Oosthoek Encyclopedie

Oosthoek's Uitgevers Mij. N.V (1916-1925)

Gepubliceerd op 13-12-2021

pacifisme

betekenis & definitie

o., de radicaal-idealistische richting van de vredesbeweging, die uit hoofde van een ethische afwijzing van elke geweldpleging een onvoorwaardelijke bereidheid tot handhaven van de vrede eist.

De term pacifisme kwam op rond het begin van de 20e eeuw, aanvankelijk ter aanduiding van het streven de vrede te bewaren. Later werd het accent verlegd naar de afwijzing van ieder (m.n. militair geweld. Daarmee ontstond nauw verband met het antimilitarisme.

Het pacifisme heeft zeer verschillende historische wortels. Het christenpacifisme van anabaptisten, quakers en mennonieten gaat terug op Jezus’ Bergrede en vat het vredesstreven op als dwingende gewetenseis. De geleidelijke erkenning van gewetensbezwaren tegen de militaire dienst begon met de erkenning van bezwaren op deze religieuze grondslag. Het pacifisme kreeg ook impulsen vanuit de socialistische beweging, waar men de nationale militaire macht zag o.a. als middel om acties van uitgebuite arbeiders met geweld te breken. In tegenstelling tot de genoemde vormen is de vrede echter ook gepropageerd als middel om veroveringen te consolideren. Voorbeelden van dit imperialistisch pacifisme zijn o.a. te vinden bij de Indische heerser Ashoka (3e eeuw v.C.) en in het Romeinse keizerrijk (Pax Romana).

Verwant daarmee is het vredesstreven dat dient om koloniale volkeren af te houden van gewapend verzet tegen het moederland, en het streven naar vrede tussen verschillende staten om des te beter een gemeenschappelijke vijand te kunnen bestrijden. Verwant daarmee is ook een deel van het streven naar vrede door internationale organisaties. In bekende vredesplannen zoals die van de koning van Bohemen George van Podiebrad (14e eeuw), Nicolaas Cusanus (15e eeuw), de hertog de Sully (17e eeuw) en abbé de Saint-Pierre (18e eeuw) zijn de belangen van het land waarin de plannen ontstonden, duidelijk terug te vinden. Een andere vorm van pacifisme kwam op in de 18e-19e eeuw vanuit de Europese handel en industrie, het manchester pacifisme.
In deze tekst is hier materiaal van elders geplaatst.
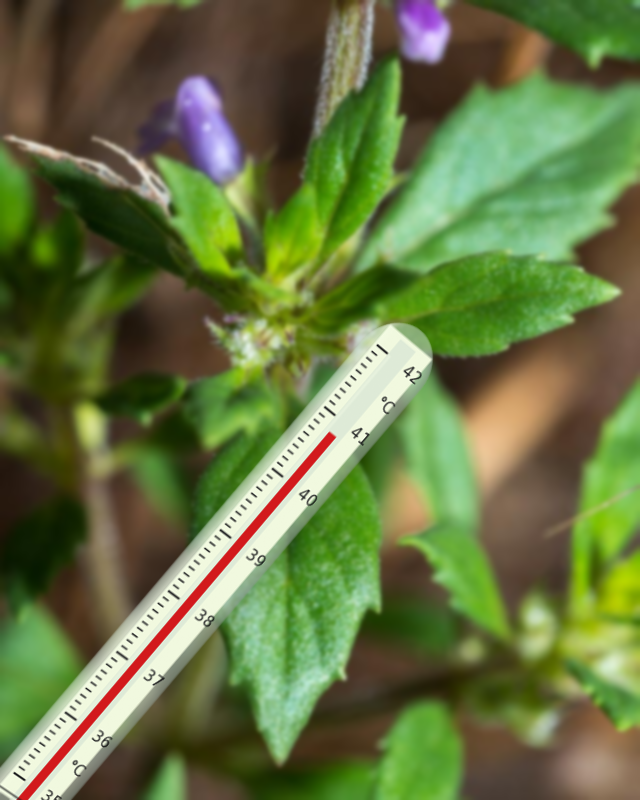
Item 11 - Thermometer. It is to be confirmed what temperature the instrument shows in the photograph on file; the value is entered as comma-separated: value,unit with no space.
40.8,°C
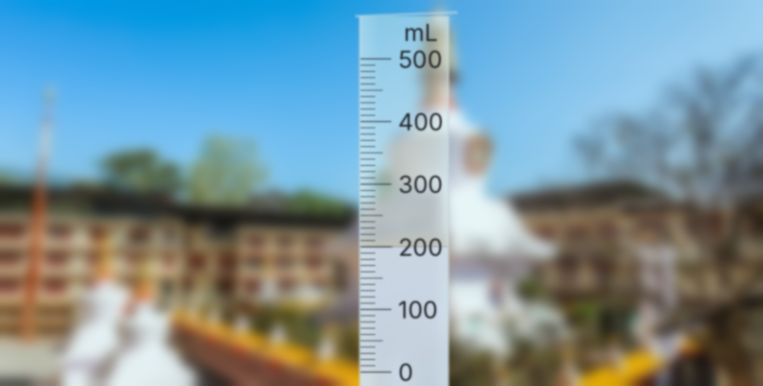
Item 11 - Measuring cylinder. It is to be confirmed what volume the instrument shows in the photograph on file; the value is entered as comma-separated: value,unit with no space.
200,mL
De aanhangers van deze stroming achten oorlog schadelijk voor de handel en achtten de eigen belangen beter gediend met economische dan met militaire macht.

In het 20e-eeuwse spraakgebruik gaat pacifisme vrijwel steeds gepaard met het streven naar maatschappelijke verandering. Bekend werd het optreden van Mahatma Gandhi, die met geweldloze middelen de onafhankelijkheid van India wist te bereiken, en dat van Martin Luther King als voorvechter van gelijke burgerrechten in de VS. Mede door hun optreden geïnspireerd ontstond de overtuiging dat geweldloze actie ook zou kunnen dienen om de internationale veiligheid te verzekeren: sociale verdediging (massaal lijdelijk verzet tegen een buitenlandse aanvaller) in plaats van militaire verdediging.

Nieuwe impulsen kreeg het pacifisme tenslotte ook door de verschrikkingen van de Eerste Wereldoorlog en de ontwikkeling van atoomwapens (atoompacifisme). De gevolgen van het oorlogsgeweld worden na de oorlogen in Korea en Vietnam zó destructief geacht, dat met alle kracht naar ontwapening wordt gestreefd, wat het pacifisme betreft zo mogelijk wederzijds, desnoods eenzijdig.

LITT. D.A. Martin, Pacifism, an historical and sociological study (1965); A. Naess, Gandhi and the nuclear age (1965); M. Merk, Pacifisme et internationalisme (1966); P. Brock, Twentieth century pacifism (1970); T.

Ebert, Gewaltfreier Aufstand, Alternative zum Bürgerkrieg (1970); T.K. Mahadevan, Truth and nonviolence (1970).